US ban hits 5 Confucius institutes
Impact of defense act ‘very limited,’ says Chinese analyst
The US defense act that bans Pentagon-funded projects related to China’s Confucius Institute will likely have “very limited impact” on the operation of the programs in the US, Chinese experts said on Wednesday.
Signed into law on Monday, the 2019 US National Defense Authorization Act, prohibits Pentagon funding for Chinese language programs hosted at or by any Confucius Institute in the US.
The act only affects universities with a Confucius Institute and Chinese-language programs funded by the US Department of Defense, Wang Yige, a staffer at the Confucius Institute at the University of New Hampshire, told the Global Times via email on Wednesday.

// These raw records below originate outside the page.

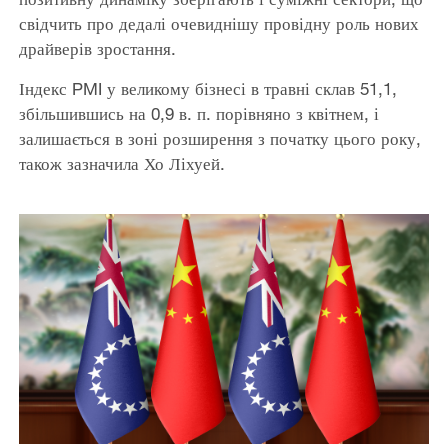
свідчить про дедалі очевиднішу провідну роль нових
драйверів зростання.
Індекс PMI у великому бізнесі в травні склав 51,1,
збільшившись на 0,9 в. п. порівняно з квітнем, і
залишається в зоні розширення з початку цього року,
також зазначила Хо Ліхуей.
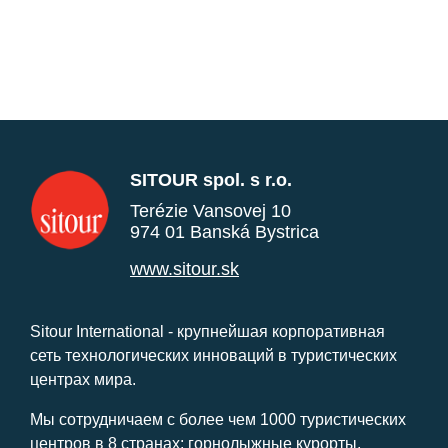
SITOUR spol. s r.o.
Terézie Vansovej 10
974 01 Banská Bystrica
www.sitour.sk
Sitour International - крупнейшая корпоративная
сеть технологических инноваций в туристических
центрах мира.
Мы сотрудничаем с более чем 1000 туристических
центров в 8 странах: горнолыжные курорты,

“There are only about five such universities in the US,” Wang said.
The Confucius Institute Headquarters did not reply to an interview request from the Global Times as of press time.

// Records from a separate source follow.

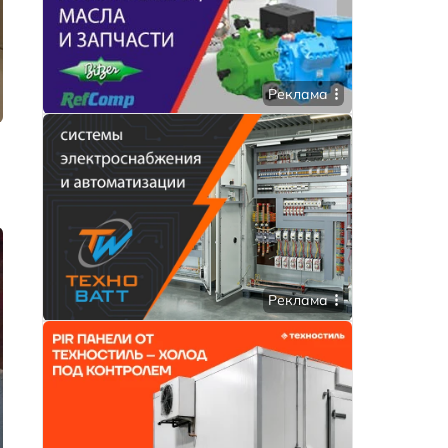
Реклама
,
Реклама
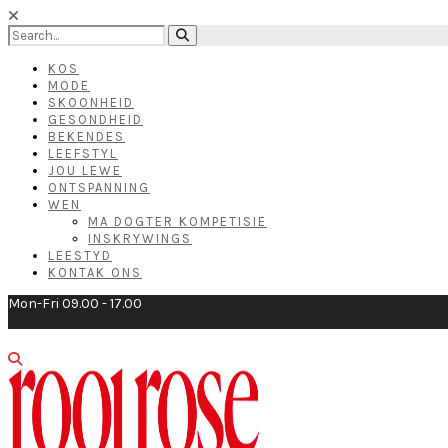
KOS
MODE
SKOONHEID
GESONDHEID
BEKENDES
LEEFSTYL
JOU LEWE
ONTSPANNING
WEN
MA DOGTER KOMPETISIE
INSKRYWINGS
LEESTYD
KONTAK ONS
Mon-Fri 09.00 - 17.00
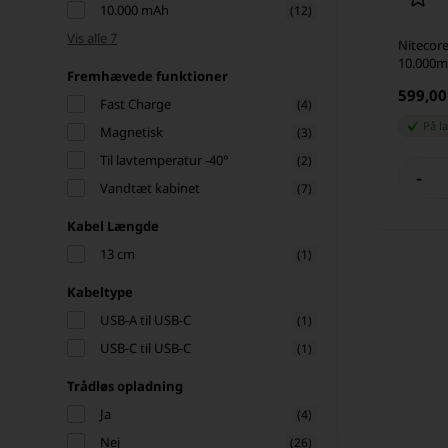
10.000 mAh
(12)
Vis alle 7
Nitecor
10.000m
Fremhævede funktioner
599,0
Fast Charge
(4)
På l
Magnetisk
(3)
Til lavtemperatur -40°
(2)
-
Vandtæt kabinet
(7)
Kabel Længde
13 cm
(1)
Kabeltype
USB-A til USB-C
(1)
USB-C til USB-C
(1)
Trådløs opladning
Ja
(4)
Nej
(26)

Most US department’s Chinese language programs are held in China or via other approaches, Liu Weidong, a research fellow at the Institute of American Studies of Chinese Academy of Social Sciences, told the Global Times on Wednesday.
“The actual impact of the act will be very limited,” Liu said.

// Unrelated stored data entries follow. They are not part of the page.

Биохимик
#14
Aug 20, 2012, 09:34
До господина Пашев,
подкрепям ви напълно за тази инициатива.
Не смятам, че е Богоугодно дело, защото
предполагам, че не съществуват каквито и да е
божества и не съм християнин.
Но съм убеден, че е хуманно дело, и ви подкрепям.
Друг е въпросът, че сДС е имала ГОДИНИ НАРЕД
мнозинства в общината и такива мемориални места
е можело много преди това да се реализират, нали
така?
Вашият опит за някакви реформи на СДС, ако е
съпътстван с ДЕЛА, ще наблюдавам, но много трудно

The act nonetheless sent “an official signal that the US government now positions the institution as a threat to national security, which may lead to more limitations on a Chinese project that aims to spread Chinese culture and boost peopleto-people exchanges,” Liu said.
By the end of 2017, there were 525 Confucius institutes and 1,113 Confucius classrooms established in 146 countries and regions, according to the 2017 Confucius Institute Annual Development Report.
The number of Confucius institutes and classrooms in the US reached 629, or nearly 40 percent of Confucius institutes and courses in the world.
“After years of development, the Confucius Institute programs also face increasing controversy abroad, especially in Western countries that hold an ideological bias toward China,” Guo Dingping, a professor at Shanghai’s Fudan University and the former dean of the Nottingham Confucius Institute in the UK, told the Global Times.
Noting some accusations are “false and preposterous,” Chinese Ambassador Liu Xiaoming wrote that the operations of the institutes were “transparent” in a June article for the UK-based Daily Telegraph newspaper.
“Chinese side never interferes in academic freedom and that there is a complete system of open standards for the application, assessment, approval and establishment of Confucius Institutes,” Liu wrote.
The programs help foreigners get a more comprehensive and objective view of China, said Guo, the Shanghai professor.
“Some programs have expanded from merely language teaching to a wider scope of activities, such as seminars or lectures that promote China’s political, economic and social achievements,” Guo said.
“Though well-intentioned, such activities have brought unnecessary misunderstanding and accusations,” he said.